Kurorte sind Orte der Heilung, Genesung und Erholung. Sie präsentieren sich gerne als eine Art heile Welt, in der der Kurgast schnell und auf angenehme Weise wieder zu Kräften findet. Diese Selbstdarstellung, in der häufig das Thema Sterben völlig ausgeklammert wird, bekommt einen Riss, sobald die dunkleren Kapitel ihrer Geschichte betrachtet werden. Diese Genesungsorte waren im 19. und 20. Jahrhundert durch die kurörtliche Infrastruktur, die hohe Bettenkapazität und die gute medizinische Versorgung ideale Lazarette und militärische Hauptquartiere und profitierten entwicklungsgeschichtlich, finanziell und medizinisch von Kriegen. Die Sonderausstellung „Vergessene Gäste – Kurorte im Krieg“ zeigt in den Römerthermen in Zülpich, wie der Krieg in die heile Welt der Kur- und Badeorte Einzug hielt und wie dort versucht wurde, den Schein der heilen Kurwelt zu erhalten.

Ob man im Krieg schnell gesund werden wollte, ist fraglich. Für sich selbst schon. Aber schnell zu genesen, hieß eben auch, schnell wieder an die Front zu können. In den Kurorten herrschten für die rasche Heilung jedenfalls beste Bedingungen. Wahrscheinlich hätte sich Hippokrates im Grab umgedreht, wenn er davon hörte. „Ich werde ärztliche Verordnungen treffen zum Nutzen der Kranken nach meiner Fähigkeit und meinem Urteil, hüten aber werde ich mich davor, sie zum Schaden und in unrechter Weise anzuwenden“, heißt es in seinem Eid. Eine schnelle Genesung eines Soldaten herbeizuführen, entspricht dem Nutzen des Patienten. Wenn aber eine von den Kriegstreibern instrumentalisierte Medizin agiert, dann kommt die medizinische Ethik schnell ins Wanken und man fragt sich, ob die Heilung nun zum Nutzen oder zum Schaden des Kranken ist?

Im Krieg gelten immer andere Gesetze als in Friedenszeiten. Klar. Interessant, finde ich, ist aber der Aspekt dieses widersinnigen Heilens, der letztlich wiederum zum Schaden führt. Entweder wird der Soldat wieder verletzt oder stirbt oder tötet. Das passt nicht in die heile, vornehme und vor allem auch „todesfreie“ Zone der Kurorte. Hier stirbt man nicht. Hier wird man gesund. Hier spielt schöne Musik, um vom Grauen des Krieges abzulenken. Die Ausstellung zeigt aber, dass es in den Kurorten im Ersten und Zweiten Weltkrieg zu einem enormen Anstieg der Sterberate kommt. Die heile Welt bröckelt. Im Zweiten Weltkrieg war es strikt verboten, dieses Phänomen zu dokumentieren und zu fotografieren, da der Soldatentod zum Heldentod mythisiert worden war.
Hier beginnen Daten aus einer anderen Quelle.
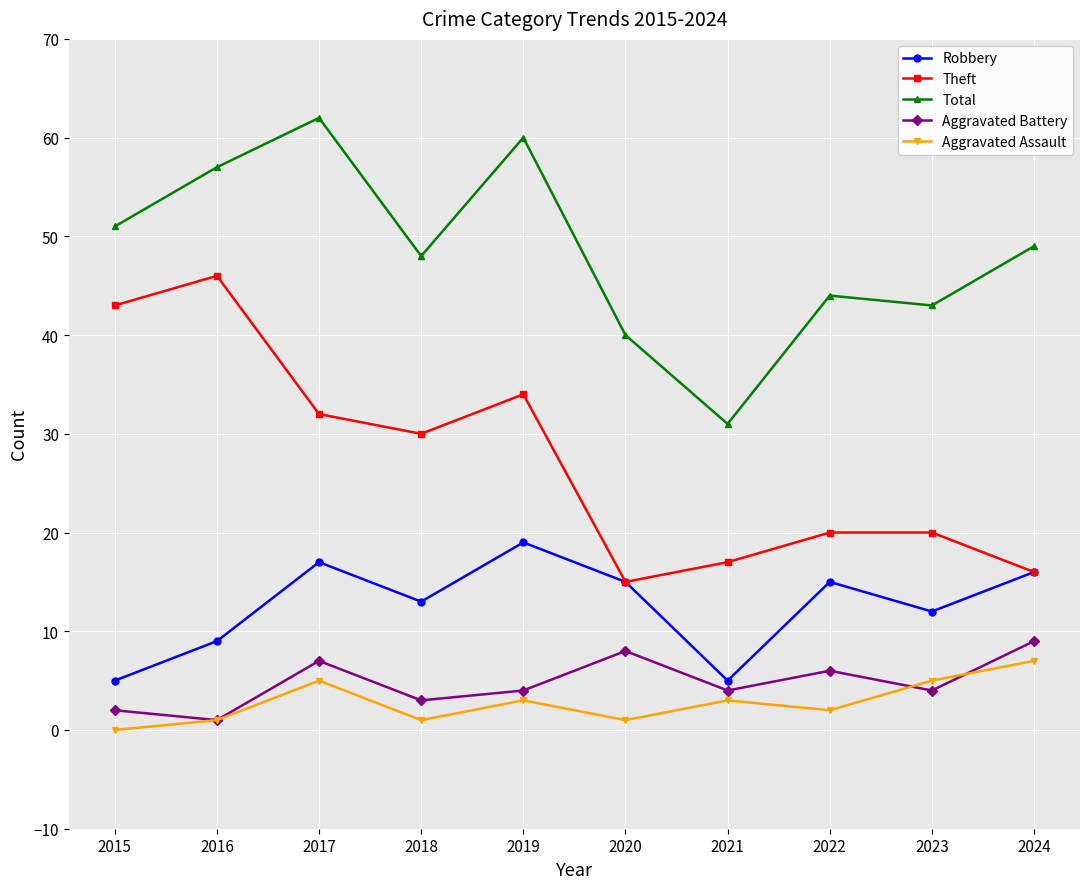

Between 2018 and 2020, which series saw the biggest shift?

Theft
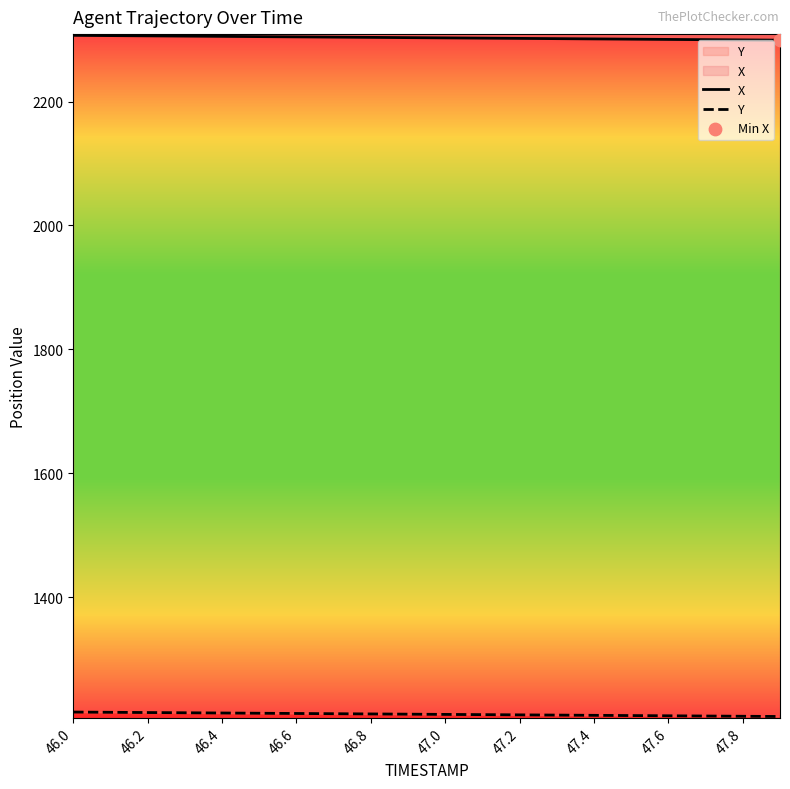

What are all the series names shown in the legend?

X, Y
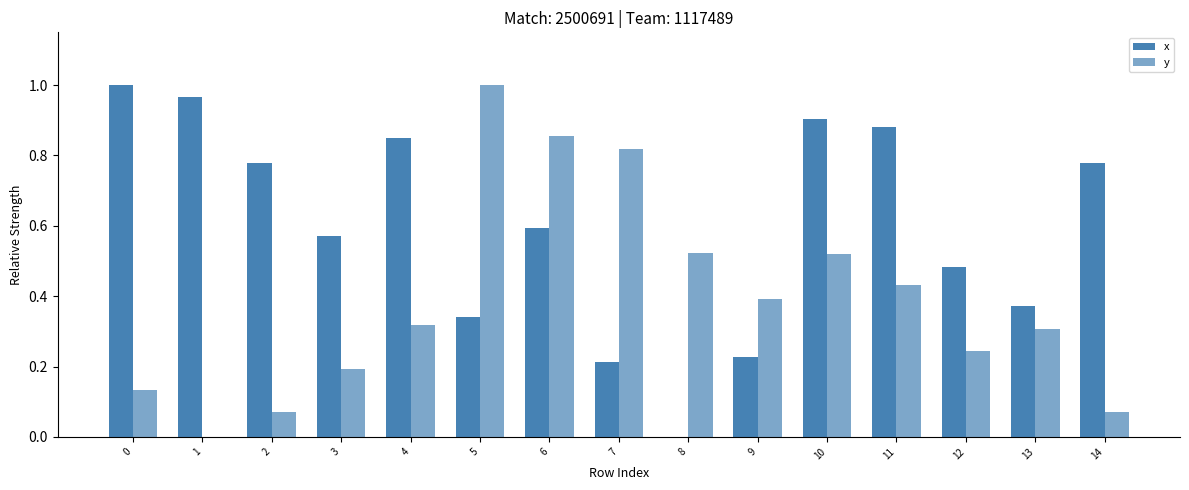

What is the difference between the x values at 6 and 5?

0.3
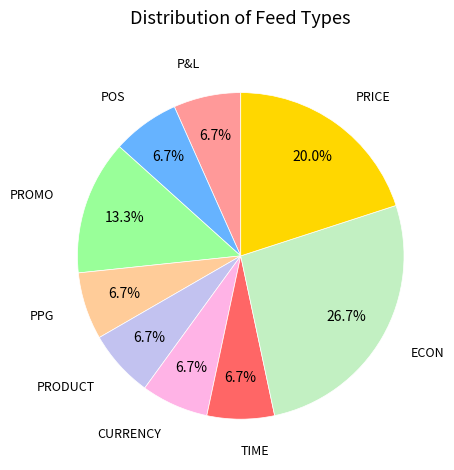

Is there a majority slice in this chart?

No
Für die Ausstellung konnten sicherlich auch aus diesem Grund aus den Kurorten wesentlich mehr persönliche Erinnerungsstücke (wie Briefe, Postkarten, Seifenstücke und Berichte) aus dem Ersten als aus dem Zweiten Weltkrieg zusammengetragen werden. Ein Rolle gespielt haben wird dabei aber auch die Fortführung der Inszenierung der heilen Welt des Badeortes. Denn aus den etwa 70 Lazaretten in den Kurorten – das Bad Aachen war ein Kurlazarett der Luftwaffe – dürften solche Erinnerungen und Überlieferungen nach dem Krieg leicht zu sammeln gewesen sein, schon allein aufgrund der vielen Zeitzeugen. Aber die Mythisierung des ruhigen und heilen Kurorts wog offenbar schwerer als die Erinnerung an die dunkleren Tage diesen Orten.